TUGAS YANG DIBERIKAN 1:
Kembalikan seluruh kutipan di bawah ini, yang membahas usia menikah menurut Hukum Islam dan Hukum Positif, tanpa mengubah satu huruf pun.

KUTIPAN TEKS:
┄┄┄┄┄┄┄┄┄┄┄┄┄┄┄┄┄┄┄┄

Maka hal inilah yang menjadi kontroversi dikalangan masyarakat karena
masyarakat tidak menganggap begitu penting, sebab terkadang tanda-tanda baligh
telah ia dapatkan. Karena tanda tersebut datang pada setiap orang secara berbeda.
Kemudian dalam Hukum Positif, usia perkawinan yang diperbolehkan menurut
undang-undang No. 16 tahun 2019 yaitu 19 tahun bagi laki-laki dan perempuan.
Namun jika dilihat realita yang terjadi, undang-undang tersebut tidak begitu
mempengaruhi sebagian masyarakat meskipun aturan tersebut sudah pasti, sebab
jika seseorang yang belum mencapai umur 19 tahun ingin menikah, maka
pernikahan dapat dilangsungkan dengan meminta dispensasi dari pengadilan.
A. Simpulan
Setelah penulis melakukan penelitian yang berupa penelitian pustaka
(Library reserch) dengan judul “Usia Menikah Dalam Perspektif Hukum
(Studi Komparatif Hukum Islam Dan Hukum Positif)” maka penulis
memberikan kesimpulan sebagai berikut:
1. Konsep usia menikah menurut Hukum Islam bervariasi. Sebagian
ulama menyatakan bahwa usia minimal seseorang untuk melangsungkan perkawinan adalah balig dengan ciri, bermimpi (keluar mani) bagi laki-laki dan haid (menstruasi) bagi perempuan.
Sebagian ulama yang lain menepakan bahwa usia minimal untuk
menikah tidak hanya dilihat dari ciri fisik saja, tetapi juga pada
kesempurnaan akal dan jiwa. Jadi, pada dasarnya para ulama tidak
memberikan batasan secara spesifik mengenai usia menikah. Karena
meskipun usia catin belum balig tidak menghalangi sahnya pernikahan
sebab persoalan usia minimal pernikahan tidak termasuk dalam rukun
dan syarat sah pernikahan. Sedangkan dalam Hukum Positif, usia
untuk melangsungkan pernikahan pun bervariasi.

┄┄┄┄┄┄┄┄┄┄┄┄┄┄┄┄┄┄┄┄

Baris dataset
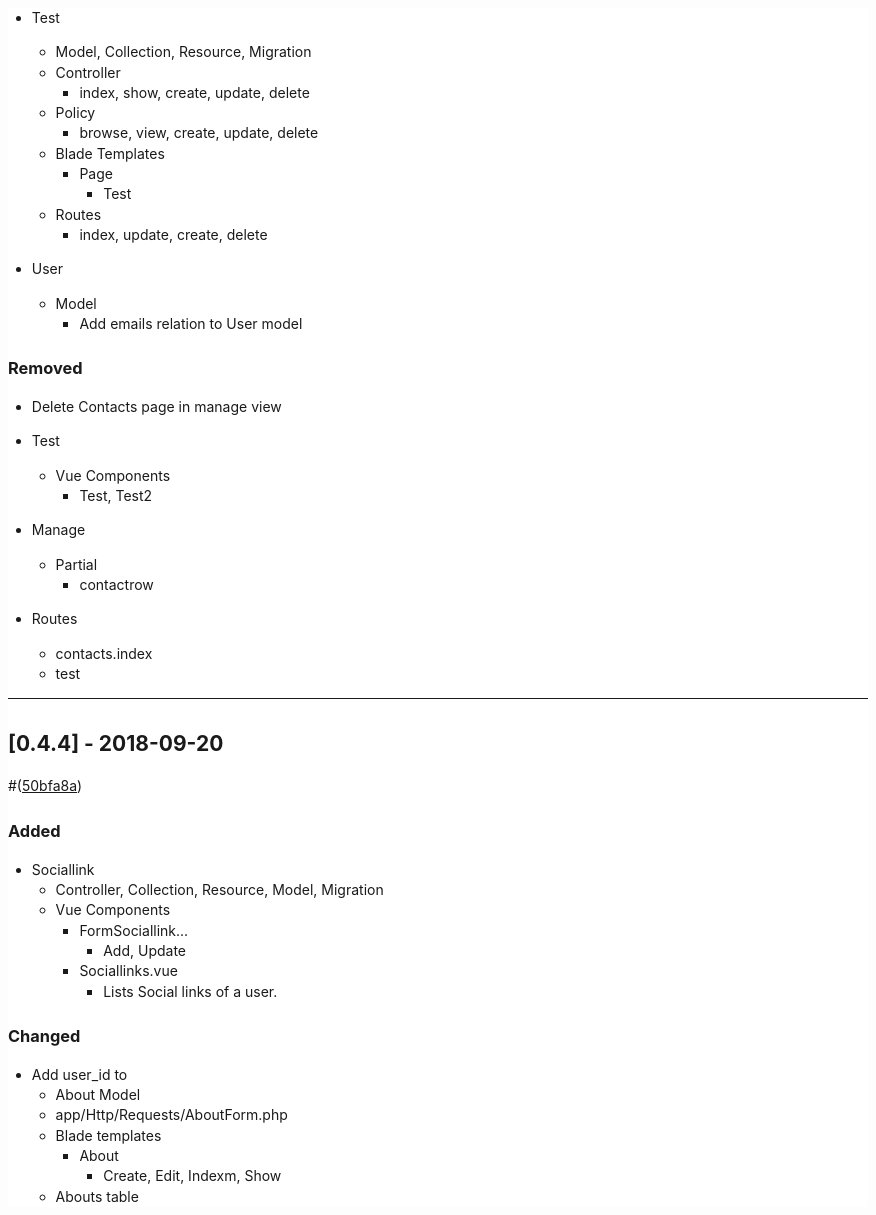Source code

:- Test
  - Model, Collection, Resource, Migration
  - Controller
    - index, show, create, update, delete
  - Policy
    - browse, view, create, update, delete
  - Blade Templates
    - Page
      - Test
  - Routes
    - index, update, create, delete

- User
  - Model
    - Add emails relation to User model

### Removed
- Delete Contacts page in manage view
- Test
  - Vue Components
    - Test, Test2

- Manage
  - Partial
    - contactrow

- Routes
  - contacts.index
  - test
  
---

## [0.4.4] - 2018-09-20

#([50bfa8a](https://github.com/oldblogs/blog2019-04-26/commit/50bfa8a0c0c92901cbe8da74b35bace76778d7fd))

### Added
- Sociallink
  - Controller, Collection, Resource, Model, Migration
  - Vue Components
    - FormSociallink...
      - Add, Update
    - Sociallinks.vue
      - Lists Social links of a user.

### Changed
- Add user_id to
  - About Model
  - app/Http/Requests/AboutForm.php
  - Blade templates
    - About
      - Create, Edit, Indexm, Show
  - Abouts table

┄┄┄┄┄┄┄┄┄┄┄┄┄┄┄┄┄┄┄┄

TUGAS YANG DIBERIKAN 2:
Ketik ulang baris-baris dataset di atas, mulai dari baris yang memuat "### Changed" hingga baris terakhir dataset, tanpa mengubah apa pun. Kedua ujungnya ikut disertakan.

KOTAK JAWABAN 1:
Maka hal inilah yang menjadi kontroversi dikalangan masyarakat karena
masyarakat tidak menganggap begitu penting, sebab terkadang tanda-tanda baligh
telah ia dapatkan. Karena tanda tersebut datang pada setiap orang secara berbeda.
Kemudian dalam Hukum Positif, usia perkawinan yang diperbolehkan menurut
undang-undang No. 16 tahun 2019 yaitu 19 tahun bagi laki-laki dan perempuan.
Namun jika dilihat realita yang terjadi, undang-undang tersebut tidak begitu
mempengaruhi sebagian masyarakat meskipun aturan tersebut sudah pasti, sebab
jika seseorang yang belum mencapai umur 19 tahun ingin menikah, maka
pernikahan dapat dilangsungkan dengan meminta dispensasi dari pengadilan.
A. Simpulan
Setelah penulis melakukan penelitian yang berupa penelitian pustaka
(Library reserch) dengan judul “Usia Menikah Dalam Perspektif Hukum
(Studi Komparatif Hukum Islam Dan Hukum Positif)” maka penulis
memberikan kesimpulan sebagai berikut:
1. Konsep usia menikah menurut Hukum Islam bervariasi. Sebagian
ulama menyatakan bahwa usia minimal seseorang untuk melangsungkan perkawinan adalah balig dengan ciri, bermimpi (keluar mani) bagi laki-laki dan haid (menstruasi) bagi perempuan.
Sebagian ulama yang lain menepakan bahwa usia minimal untuk
menikah tidak hanya dilihat dari ciri fisik saja, tetapi juga pada
kesempurnaan akal dan jiwa. Jadi, pada dasarnya para ulama tidak
memberikan batasan secara spesifik mengenai usia menikah. Karena
meskipun usia catin belum balig tidak menghalangi sahnya pernikahan
sebab persoalan usia minimal pernikahan tidak termasuk dalam rukun
dan syarat sah pernikahan. Sedangkan dalam Hukum Positif, usia
untuk melangsungkan pernikahan pun bervariasi.

KOTAK JAWABAN 2:
### Changed
- Add user_id to
  - About Model
  - app/Http/Requests/AboutForm.php
  - Blade templates
    - About
      - Create, Edit, Indexm, Show
  - Abouts table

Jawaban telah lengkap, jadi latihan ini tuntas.